Billionaire Ray Dalio Bought 463,000 Shares of Silver Wheaton Corp
Instead of trusting their savings in the stock market, investors should be worried about a U.S. dollar collapse and begin storing their wealth in hard assets like gold and silver. At least, that is, according to billionaire investor Ray Dalio.
In recent quarters, Dalio has been warning investors to get out of fiat currencies. That’s probably why he has accumulated massive positions in mining companies like Goldcorp Inc., Barrick Gold Corporation, and Pan American Silver Corp. These metal producers are leveraged bets on higher gold prices and a hedge against inflation.
He also just picked up a new position. Buried inside a recent 13-F SEC filing, Dalio disclosed a huge stake in another precious metals miner. And if he’s right, the upside for early investors could be enormous. Let me explain.
The Best Silver Stock You’ve Never Heard Of
Ray Dalio is one of the best stock pickers around.
In 1975, he founded Bridgewater Associates. Over the next four decades, Dalio went on to generate double-digit compounded returns for his investors, turning his Connecticut-based firm into one of the largest hedge funds in the world.
For this reason, I always pay close attention to what stocks Dalio is buying. And right now, he’s making some interesting bets in the mining industry.
In a recent 13-F SEC filing, Dalio disclosed a 463,000 share position in precious metals giant Silver Wheaton Corp. (NYSE:SLW). What makes this company interesting is that it doesn’t actually own or operate any mines at all. Instead, you could think of Silver Wheaton like the banker of the mining industry. (Source: Bridgewater Associates 13-F Filing, last accessed July 5, 2015.)
Here’s how it works. Silver Wheaton fronts resource firms with the cash they need to complete a new project. In exchange, the company receives a percentage of the mine’s production once the project is up and operational. Even better, Silver Wheaton can often purchase this production at a steep discount to market prices, securing a dependable source of gold and silver for decades to come.

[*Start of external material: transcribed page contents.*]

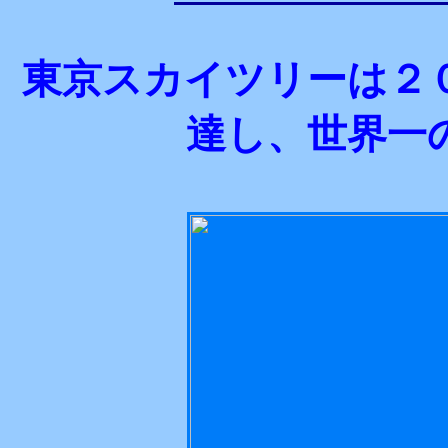
東京スカイツリーは２
達し、世界一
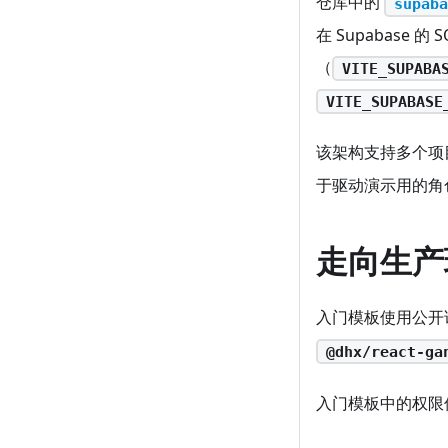
仓库中的
supaba
在 Supabase
（
VITE_SUPABA
VITE_SUPABASE
该架构支持多个项
于驱动演示用的角
走向生产
入门模板使用公开
@dhx/react-ga
入门模板中的权限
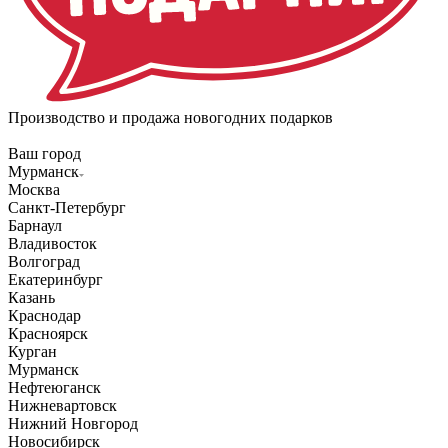
Производство и продажа новогодних подарков
Ваш город
Мурманск
Москва
Санкт-Петербург
Барнаул
Владивосток
Волгоград
Екатеринбург
Казань
Краснодар
Красноярск
Курган
Мурманск
Нефтеюганск
Нижневартовск
Нижний Новгород
Новосибирск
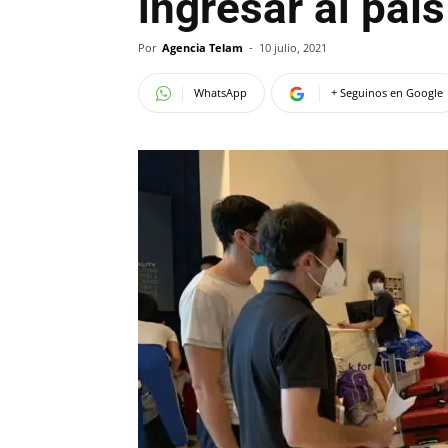
ingresar al país
Por
Agencia Telam
-
10 julio, 2021
WhatsApp
+ Seguinos en Google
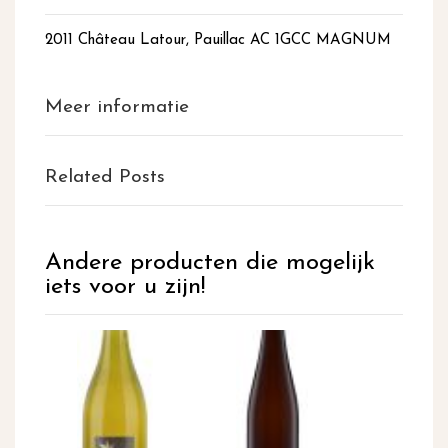
2011 Château Latour, Pauillac AC 1GCC MAGNUM
Meer informatie
Related Posts
Andere producten die mogelijk
iets voor u zijn!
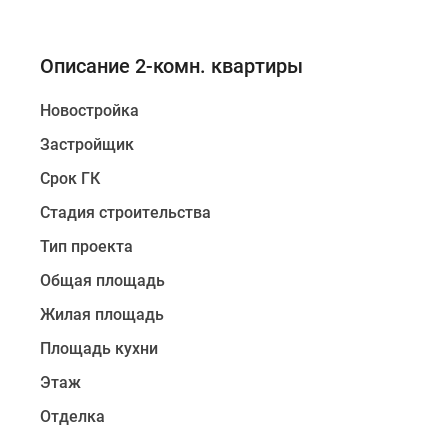
Описание 2-комн. квартиры
Новостройка
Застройщик
Срок ГК
Стадия строительства
Тип проекта
Общая площадь
Жилая площадь
Площадь кухни
Этаж
Отделка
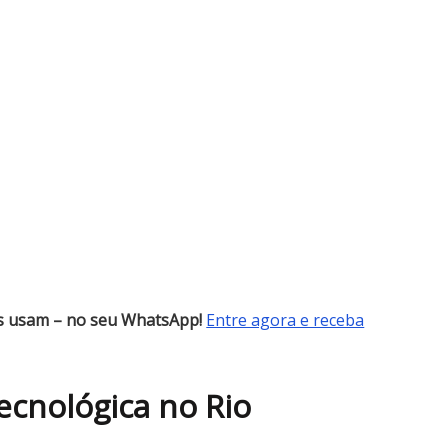
es usam – no seu WhatsApp!
Entre agora e receba
ecnológica no Rio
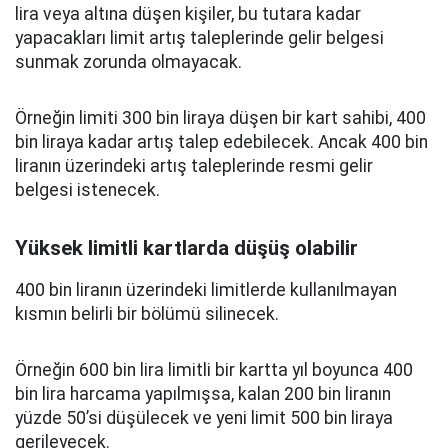
lira veya altına düşen kişiler, bu tutara kadar
yapacakları limit artış taleplerinde gelir belgesi
sunmak zorunda olmayacak.
Örneğin limiti 300 bin liraya düşen bir kart sahibi, 400
bin liraya kadar artış talep edebilecek. Ancak 400 bin
liranın üzerindeki artış taleplerinde resmi gelir
belgesi istenecek.
Yüksek limitli kartlarda düşüş olabilir
400 bin liranın üzerindeki limitlerde kullanılmayan
kısmın belirli bir bölümü silinecek.
Örneğin 600 bin lira limitli bir kartta yıl boyunca 400
bin lira harcama yapılmışsa, kalan 200 bin liranın
yüzde 50’si düşülecek ve yeni limit 500 bin liraya
gerileyecek.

Also Read: Gold Prices: What Ray Dalio Has to Say
This business model allows the company to crank out oversized profit margins. In the case of Silver Wheaton, the firm pays $4.14 on average per silver equivalent ounce. It can then turn around and sell this production for $16.00 per ounce at today’s spot silver price. (Source: Silver Wheaton Investor Presentation Slide 21, last accessed July 5, 2015.)
Needless to say, this is a lot more lucrative than your traditional mining stock. Operating a mine for a profit is tough. You can watch your investment get wiped out if a company runs into a labor strike, socialist government, or an expensive engineering problem.
In contrast, Silver Wheaton can generate higher profits without that risk. For this reason, the stock has returned over 500% over the past decade, easily beating the rest of the resource industry.
Those returns are likely to continue. Last year, the company’s producing streams generated 43.6 million silver equivalent ounces. By 2019, that figure is projected to grow over 40%, increasing to 51.4 million silver equivalent ounces per year. (Source: Silver Wheaton Investor Presentation Slide 15, last accessed July 5, 2015.)
At those rates, Silver Wheaton is going to be gushing cash flow. Most of those profits will likely be paid out to shareholders as dividends or reinvested back into the business to earn even more silver royalties.
If You’re Not Watching This Silver Stock Now, You’ll Hate Yourself Later
A quick word of warning: Wall Street is beginning to catch on to this opportunity.
Last quarter, a number of billionaire investors, including Ken Griffin, Cliff Asness, and Murray Stahl, initiated or increased their stakes in the streaming metals company. And in March, Morgan Stanley issued its first report on the firm.
Now I have to ask you: what would make the smartest investors in the world take notice of a company like this? I’d say it could only be one thing: they see a giant rally ahead.